Page-level text extractions
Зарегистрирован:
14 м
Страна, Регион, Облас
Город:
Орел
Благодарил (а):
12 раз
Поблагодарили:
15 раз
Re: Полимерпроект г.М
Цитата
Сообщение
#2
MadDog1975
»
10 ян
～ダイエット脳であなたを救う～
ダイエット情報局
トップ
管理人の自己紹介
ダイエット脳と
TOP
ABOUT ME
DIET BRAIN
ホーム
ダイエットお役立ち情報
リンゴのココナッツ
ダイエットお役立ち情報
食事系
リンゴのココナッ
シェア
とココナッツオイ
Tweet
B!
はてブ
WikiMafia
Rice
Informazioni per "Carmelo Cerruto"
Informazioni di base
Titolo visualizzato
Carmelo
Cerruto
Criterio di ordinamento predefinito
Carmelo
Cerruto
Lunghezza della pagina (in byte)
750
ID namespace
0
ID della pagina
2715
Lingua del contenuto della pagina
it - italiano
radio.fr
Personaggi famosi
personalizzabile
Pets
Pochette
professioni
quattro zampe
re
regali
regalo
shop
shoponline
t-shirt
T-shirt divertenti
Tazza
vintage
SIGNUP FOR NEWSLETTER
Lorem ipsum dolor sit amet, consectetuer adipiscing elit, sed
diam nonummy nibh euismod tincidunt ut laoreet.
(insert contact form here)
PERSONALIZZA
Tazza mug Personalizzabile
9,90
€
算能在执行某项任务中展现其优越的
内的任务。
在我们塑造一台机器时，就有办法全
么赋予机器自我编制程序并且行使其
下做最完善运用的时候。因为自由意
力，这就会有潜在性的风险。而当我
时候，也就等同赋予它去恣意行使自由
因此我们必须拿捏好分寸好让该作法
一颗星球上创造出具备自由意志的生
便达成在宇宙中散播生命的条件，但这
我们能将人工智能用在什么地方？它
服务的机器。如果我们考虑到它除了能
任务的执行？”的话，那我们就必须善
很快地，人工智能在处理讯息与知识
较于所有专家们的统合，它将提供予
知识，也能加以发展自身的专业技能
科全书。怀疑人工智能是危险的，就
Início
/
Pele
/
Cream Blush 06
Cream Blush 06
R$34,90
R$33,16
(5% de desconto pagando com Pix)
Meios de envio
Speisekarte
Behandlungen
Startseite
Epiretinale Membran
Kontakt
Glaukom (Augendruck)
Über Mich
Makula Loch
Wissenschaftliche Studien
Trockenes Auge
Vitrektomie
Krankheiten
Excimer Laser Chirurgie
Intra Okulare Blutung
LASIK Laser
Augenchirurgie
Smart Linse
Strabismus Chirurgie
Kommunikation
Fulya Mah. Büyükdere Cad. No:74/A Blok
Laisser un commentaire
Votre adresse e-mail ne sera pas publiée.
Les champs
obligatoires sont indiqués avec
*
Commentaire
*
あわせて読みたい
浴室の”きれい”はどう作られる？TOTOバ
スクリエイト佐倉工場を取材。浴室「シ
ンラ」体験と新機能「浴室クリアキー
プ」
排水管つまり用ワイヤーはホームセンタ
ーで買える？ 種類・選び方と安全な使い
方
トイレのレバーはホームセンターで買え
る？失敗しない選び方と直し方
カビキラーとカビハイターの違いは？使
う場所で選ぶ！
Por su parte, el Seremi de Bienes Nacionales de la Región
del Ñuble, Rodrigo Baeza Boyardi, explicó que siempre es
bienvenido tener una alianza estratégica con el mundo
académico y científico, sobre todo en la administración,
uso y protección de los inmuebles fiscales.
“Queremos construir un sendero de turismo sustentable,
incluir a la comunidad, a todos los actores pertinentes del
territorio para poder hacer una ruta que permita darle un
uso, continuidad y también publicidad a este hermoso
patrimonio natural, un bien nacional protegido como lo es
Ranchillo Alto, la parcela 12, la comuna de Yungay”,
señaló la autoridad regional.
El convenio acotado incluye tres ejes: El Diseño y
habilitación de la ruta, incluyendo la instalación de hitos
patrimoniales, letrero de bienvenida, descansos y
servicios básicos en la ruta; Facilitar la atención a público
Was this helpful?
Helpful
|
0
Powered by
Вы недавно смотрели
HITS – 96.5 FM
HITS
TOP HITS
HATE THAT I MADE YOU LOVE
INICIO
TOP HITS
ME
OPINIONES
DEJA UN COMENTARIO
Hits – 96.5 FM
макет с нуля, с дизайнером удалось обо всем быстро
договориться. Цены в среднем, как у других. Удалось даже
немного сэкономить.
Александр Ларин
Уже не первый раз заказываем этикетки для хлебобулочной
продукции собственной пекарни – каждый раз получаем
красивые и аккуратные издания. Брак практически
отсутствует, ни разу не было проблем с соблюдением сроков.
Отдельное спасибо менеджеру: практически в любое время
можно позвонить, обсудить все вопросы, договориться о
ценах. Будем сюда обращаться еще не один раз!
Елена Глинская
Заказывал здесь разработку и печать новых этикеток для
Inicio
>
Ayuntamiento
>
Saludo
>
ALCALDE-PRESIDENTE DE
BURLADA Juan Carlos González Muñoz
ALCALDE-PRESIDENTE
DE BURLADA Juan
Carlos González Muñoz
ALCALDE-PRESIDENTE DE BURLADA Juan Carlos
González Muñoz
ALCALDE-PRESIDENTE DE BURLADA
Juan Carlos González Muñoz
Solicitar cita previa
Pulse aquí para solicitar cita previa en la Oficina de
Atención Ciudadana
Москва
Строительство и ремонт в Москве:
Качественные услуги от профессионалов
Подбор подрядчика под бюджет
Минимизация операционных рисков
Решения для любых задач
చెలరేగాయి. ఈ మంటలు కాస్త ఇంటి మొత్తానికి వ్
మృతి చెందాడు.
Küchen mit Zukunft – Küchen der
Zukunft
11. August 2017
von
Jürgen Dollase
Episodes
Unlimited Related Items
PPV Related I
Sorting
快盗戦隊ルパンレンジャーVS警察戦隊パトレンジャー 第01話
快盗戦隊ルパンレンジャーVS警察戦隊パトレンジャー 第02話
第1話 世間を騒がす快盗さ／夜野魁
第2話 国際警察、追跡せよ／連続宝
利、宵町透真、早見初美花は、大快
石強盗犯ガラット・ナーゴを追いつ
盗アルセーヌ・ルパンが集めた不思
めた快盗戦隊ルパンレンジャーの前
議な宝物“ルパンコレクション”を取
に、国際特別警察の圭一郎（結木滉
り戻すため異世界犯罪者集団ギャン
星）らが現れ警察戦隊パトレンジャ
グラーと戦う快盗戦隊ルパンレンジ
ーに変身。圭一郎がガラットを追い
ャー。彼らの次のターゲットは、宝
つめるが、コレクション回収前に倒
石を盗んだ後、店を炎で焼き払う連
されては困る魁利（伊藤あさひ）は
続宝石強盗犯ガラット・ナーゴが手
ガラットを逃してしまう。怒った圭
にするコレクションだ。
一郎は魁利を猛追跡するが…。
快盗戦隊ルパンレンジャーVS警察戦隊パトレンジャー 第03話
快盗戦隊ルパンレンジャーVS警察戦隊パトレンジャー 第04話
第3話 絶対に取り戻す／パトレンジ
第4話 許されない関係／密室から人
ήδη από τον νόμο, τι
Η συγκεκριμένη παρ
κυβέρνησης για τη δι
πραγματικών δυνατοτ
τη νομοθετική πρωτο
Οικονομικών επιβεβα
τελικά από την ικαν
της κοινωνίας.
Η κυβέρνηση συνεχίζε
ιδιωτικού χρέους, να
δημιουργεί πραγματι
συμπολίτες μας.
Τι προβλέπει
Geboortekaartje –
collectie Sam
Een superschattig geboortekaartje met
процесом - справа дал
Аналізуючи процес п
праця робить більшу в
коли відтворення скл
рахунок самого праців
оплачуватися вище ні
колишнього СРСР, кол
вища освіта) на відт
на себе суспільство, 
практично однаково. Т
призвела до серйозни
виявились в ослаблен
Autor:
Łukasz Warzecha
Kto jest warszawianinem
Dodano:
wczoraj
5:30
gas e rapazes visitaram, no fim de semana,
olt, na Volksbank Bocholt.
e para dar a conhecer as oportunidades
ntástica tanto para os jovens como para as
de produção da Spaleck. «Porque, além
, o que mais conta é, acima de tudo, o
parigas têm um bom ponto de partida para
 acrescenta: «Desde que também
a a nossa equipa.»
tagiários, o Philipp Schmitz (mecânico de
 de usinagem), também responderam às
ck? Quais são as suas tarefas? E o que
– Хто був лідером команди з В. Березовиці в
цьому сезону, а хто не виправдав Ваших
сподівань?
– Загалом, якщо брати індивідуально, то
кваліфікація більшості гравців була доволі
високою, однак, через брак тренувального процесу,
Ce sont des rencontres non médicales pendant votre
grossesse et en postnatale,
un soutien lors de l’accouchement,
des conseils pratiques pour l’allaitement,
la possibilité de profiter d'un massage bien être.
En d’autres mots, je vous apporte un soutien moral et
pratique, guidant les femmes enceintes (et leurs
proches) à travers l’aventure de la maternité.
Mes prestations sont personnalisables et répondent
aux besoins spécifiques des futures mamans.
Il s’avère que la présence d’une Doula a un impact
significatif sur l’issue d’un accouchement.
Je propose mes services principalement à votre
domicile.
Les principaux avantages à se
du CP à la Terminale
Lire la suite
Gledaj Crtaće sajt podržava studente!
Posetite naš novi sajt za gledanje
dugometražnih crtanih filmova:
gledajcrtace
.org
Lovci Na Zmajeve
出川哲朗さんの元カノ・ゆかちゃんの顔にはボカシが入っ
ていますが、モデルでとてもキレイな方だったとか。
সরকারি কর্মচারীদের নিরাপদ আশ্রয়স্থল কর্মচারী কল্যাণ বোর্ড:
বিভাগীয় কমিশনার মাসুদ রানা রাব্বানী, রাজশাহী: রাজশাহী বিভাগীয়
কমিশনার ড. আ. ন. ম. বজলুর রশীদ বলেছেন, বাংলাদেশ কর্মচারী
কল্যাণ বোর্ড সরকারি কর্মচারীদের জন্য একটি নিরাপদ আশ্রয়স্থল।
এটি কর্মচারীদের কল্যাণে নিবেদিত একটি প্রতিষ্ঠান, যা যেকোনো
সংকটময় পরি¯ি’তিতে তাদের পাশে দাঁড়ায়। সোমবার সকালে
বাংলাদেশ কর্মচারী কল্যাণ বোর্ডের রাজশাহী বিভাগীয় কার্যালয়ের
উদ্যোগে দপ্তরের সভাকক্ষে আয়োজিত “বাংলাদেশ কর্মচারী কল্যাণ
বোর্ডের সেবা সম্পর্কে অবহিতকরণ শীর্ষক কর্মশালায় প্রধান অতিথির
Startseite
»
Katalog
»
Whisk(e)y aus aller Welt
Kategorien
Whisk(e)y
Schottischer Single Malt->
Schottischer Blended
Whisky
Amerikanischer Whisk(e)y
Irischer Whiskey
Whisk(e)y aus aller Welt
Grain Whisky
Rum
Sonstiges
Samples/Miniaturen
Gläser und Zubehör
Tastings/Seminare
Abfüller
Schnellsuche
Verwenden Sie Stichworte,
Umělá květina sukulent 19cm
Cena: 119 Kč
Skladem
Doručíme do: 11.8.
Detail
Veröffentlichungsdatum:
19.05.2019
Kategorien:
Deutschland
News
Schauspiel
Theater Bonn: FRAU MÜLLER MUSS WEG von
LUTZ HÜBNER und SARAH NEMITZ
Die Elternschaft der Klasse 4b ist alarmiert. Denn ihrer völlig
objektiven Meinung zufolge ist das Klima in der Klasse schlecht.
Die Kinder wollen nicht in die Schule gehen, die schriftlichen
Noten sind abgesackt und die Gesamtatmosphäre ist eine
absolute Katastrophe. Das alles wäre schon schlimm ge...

#### Task prompt
Show the lines of the records above that mention "como".

#### Response for this exercise
patrimonio natural, un bien nacional protegido como lo es
ntástica tanto para os jovens como para as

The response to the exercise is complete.